====== TEXTAUSZUG

Geben und nehmen – beides will gelernt sein. Manchmal stolpere ich allerdings so durch mein Leben, dass nur noch eins geht: empfangen.
Wenn Geben nicht geht
Es ist nur eine kurze Mail, die da abends gegen sechs in meinem Posteingang landet. Für einen Moment bin ich irritiert, dann schmunzle ich. Mein Gegenüber, eine liebe Bekannte, schreibt: „Kann heute keine Mails mehr absenden, nur empfangen. LG.“
Die Mail wirft zunächst technische Fragen in meinem Kopf auf. Wenn sie Mails empfangen kann, müsste sie doch auch welche schicken können, oder nicht? Ich werde nicht schlau aus dieser Botschaft. Doch meine Gedanken wandern weiter.
„Kann heute keine Mails mehr absenden, nur noch empfangen.“
Ich schmunzele auch, denn meine Bekannte ist immer nur am Geben und stets da für andere. Sie selbst stellt sich dagegen oft zurück und wenn sie sich etwas gönnt, hat sie fast ein schlechtes Gewissen dabei, denn Frau Meyer hätte es doch eigentlich viel mehr gebraucht … Dass nun ausgerechnet sie nur noch empfangen kann. Irgendwie passt es!
Bedürftig
„Kann nur noch empfangen.“ Empfangen muss ich lernen. Genauso wie Geben. Ich bin in beidem nicht gut.
Vielleicht ist Empfangen so schwer, weil ich dabei ausgeliefert bin, angewiesen, nackig. Ich muss dem anderen ja sagen, dass ich brauche, ihn brauche. Zugleich ist der andere frei, muss er mir nichts geben. Auch wenn er könnte. Auch wenn ich es hoffe.
Im Moment brauche ich viel. Ich bin schutz- und trostbedürftiger als sonst, haltlos. Die letzten Wochen waren stressig, haben an mir gezehrt, immer wieder habe ich mich verloren. Wie gern wäre ich jetzt einfach nur Kind, umsorgt und gehalten! Auf Empfang mit Endlosnachschub.
Ich sehne mich auch nach Gott. Zurzeit ist mein Unterwegs mit ihm ziemliche Stolperei. Ich muss mich immer wieder neu herantasten an ihn. Gefühlt ist Gott mir Meilen voraus, weil ich es nicht hinkriege, ihm auf den Fersen zu bleiben.

============

GESTELLTE AUFGABE 1 = Schreiben Sie aus dem Text über Geben und Empfangen den Abschnitt von „Vielleicht ist Empfangen“ bis „ich es hoffe.“ wortgetreu ab.
GESTELLTE AUFGABE 2 =
Beantworten Sie anhand des Textes über Geben und Empfangen die folgenden Fragen:
(a) Um welche Uhrzeit landet die Mail der Bekannten im Posteingang?
(b) Wie wird das Verhalten der Bekannten gegenüber anderen Menschen beschrieben?
(c) Wie werden die letzten Wochen beschrieben?
GESTELLTE AUFGABE 3 = Führen Sie den Text über Geben und Empfangen nach seinem letzten Satz mit dem nächsten Abschnitt fort.

====== GESPEICHERTE DATEN

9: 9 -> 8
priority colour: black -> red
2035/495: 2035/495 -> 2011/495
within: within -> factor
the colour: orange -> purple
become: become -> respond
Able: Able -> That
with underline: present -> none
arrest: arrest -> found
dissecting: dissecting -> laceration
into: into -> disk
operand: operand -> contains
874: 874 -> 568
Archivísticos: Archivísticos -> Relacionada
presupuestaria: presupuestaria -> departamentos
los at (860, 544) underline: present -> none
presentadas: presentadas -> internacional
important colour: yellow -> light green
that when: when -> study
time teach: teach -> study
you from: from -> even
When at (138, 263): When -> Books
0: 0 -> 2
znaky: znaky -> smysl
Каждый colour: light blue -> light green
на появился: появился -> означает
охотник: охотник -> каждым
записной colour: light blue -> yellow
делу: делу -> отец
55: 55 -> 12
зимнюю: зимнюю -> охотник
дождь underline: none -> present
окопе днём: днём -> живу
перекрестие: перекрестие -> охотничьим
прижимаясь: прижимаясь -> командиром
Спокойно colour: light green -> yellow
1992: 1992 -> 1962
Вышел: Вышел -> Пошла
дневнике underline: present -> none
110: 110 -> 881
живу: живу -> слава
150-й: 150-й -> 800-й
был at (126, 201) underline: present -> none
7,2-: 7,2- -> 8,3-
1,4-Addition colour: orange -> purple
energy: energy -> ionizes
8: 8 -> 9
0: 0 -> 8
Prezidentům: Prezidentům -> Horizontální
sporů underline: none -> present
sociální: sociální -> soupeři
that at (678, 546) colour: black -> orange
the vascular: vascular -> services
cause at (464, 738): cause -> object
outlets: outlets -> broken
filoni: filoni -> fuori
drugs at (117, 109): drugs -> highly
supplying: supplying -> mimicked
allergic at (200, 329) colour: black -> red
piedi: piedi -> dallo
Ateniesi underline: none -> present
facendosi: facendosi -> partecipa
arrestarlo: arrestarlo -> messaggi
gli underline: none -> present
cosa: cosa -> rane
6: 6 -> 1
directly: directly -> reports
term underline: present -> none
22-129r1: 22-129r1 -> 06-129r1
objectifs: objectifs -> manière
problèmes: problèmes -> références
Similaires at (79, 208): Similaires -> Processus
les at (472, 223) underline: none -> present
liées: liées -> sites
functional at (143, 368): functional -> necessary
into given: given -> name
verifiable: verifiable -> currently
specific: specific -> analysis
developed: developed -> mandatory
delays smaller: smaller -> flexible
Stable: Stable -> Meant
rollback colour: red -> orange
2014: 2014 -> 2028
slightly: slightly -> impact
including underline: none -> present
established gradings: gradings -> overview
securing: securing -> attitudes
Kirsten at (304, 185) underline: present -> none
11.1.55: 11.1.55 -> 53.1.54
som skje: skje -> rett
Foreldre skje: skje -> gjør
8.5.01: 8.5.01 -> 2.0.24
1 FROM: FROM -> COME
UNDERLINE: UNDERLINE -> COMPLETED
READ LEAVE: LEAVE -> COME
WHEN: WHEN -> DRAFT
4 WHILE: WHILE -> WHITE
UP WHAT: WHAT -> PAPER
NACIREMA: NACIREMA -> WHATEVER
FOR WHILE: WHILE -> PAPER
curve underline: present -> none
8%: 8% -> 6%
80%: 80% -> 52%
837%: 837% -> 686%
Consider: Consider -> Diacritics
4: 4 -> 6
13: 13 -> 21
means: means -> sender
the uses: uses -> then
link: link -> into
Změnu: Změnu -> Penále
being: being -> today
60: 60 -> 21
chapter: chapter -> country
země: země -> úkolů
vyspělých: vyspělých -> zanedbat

============

SCHRIFTLICHE ANTWORT 1 =
Vielleicht ist Empfangen so schwer, weil ich dabei ausgeliefert bin, angewiesen, nackig. Ich muss dem anderen ja sagen, dass ich brauche, ihn brauche. Zugleich ist der andere frei, muss er mir nichts geben. Auch wenn er könnte. Auch wenn ich es hoffe.

SCHRIFTLICHE ANTWORT 2 =
(a) Abends gegen sechs.
(b) Sie ist immer nur am Geben und stets für andere da.
(c) Sie waren stressig und haben an der erzählenden Person gezehrt.

SCHRIFTLICHE ANTWORT 3 =
Warum nur wirft mich das Leben immer so schnell hinaus? Warum rolle ich allem Möglichen den roten Teppich aus, nur nicht Gott? Und Gott darf mich dann wieder einsammeln und für das herhalten, was ich verzapfe.
Gottes Extrarunden
Ich weiß, er tut es. Und doch nervt es mich. Ich brauche Gott doch sowieso für die großen Dinge – Erlösung, Vergebung, ewiges Leben usw. Diese extra Arbeit durch mein Herumgestolpere und meine Irrwege könnte ich ihm ersparen.
Aber er dreht die Runde mit mir. Sagt er. Im Moment spüre ich davon zwar nicht viel, aber ich will darauf vertrauen, dass die Bibel mir nichts vorgaukelt. Eltern drehen Tausende von Extrarunden für ihre Kinder – wie viel mehr Gott!
„Kann heute keine Mails mehr absenden, nur noch empfangen.“ Es ist nicht nur der Satz meiner Bekannten, sondern auch mein Satz. „Gott, ich kann grad nichts senden, nur empfangen.“
An diesem Abend, nachdem ich die E-Mail erhalten hatte, war es mir ein besonderes Vergnügen, meiner Bekannten zu antworten. Wie schön ist es doch, wenn der andere einem nicht gleich etwas zurückgeben und -schicken kann, sondern einfach nur nehmen muss!
Vielleicht geht es Gott ja mit mir genauso?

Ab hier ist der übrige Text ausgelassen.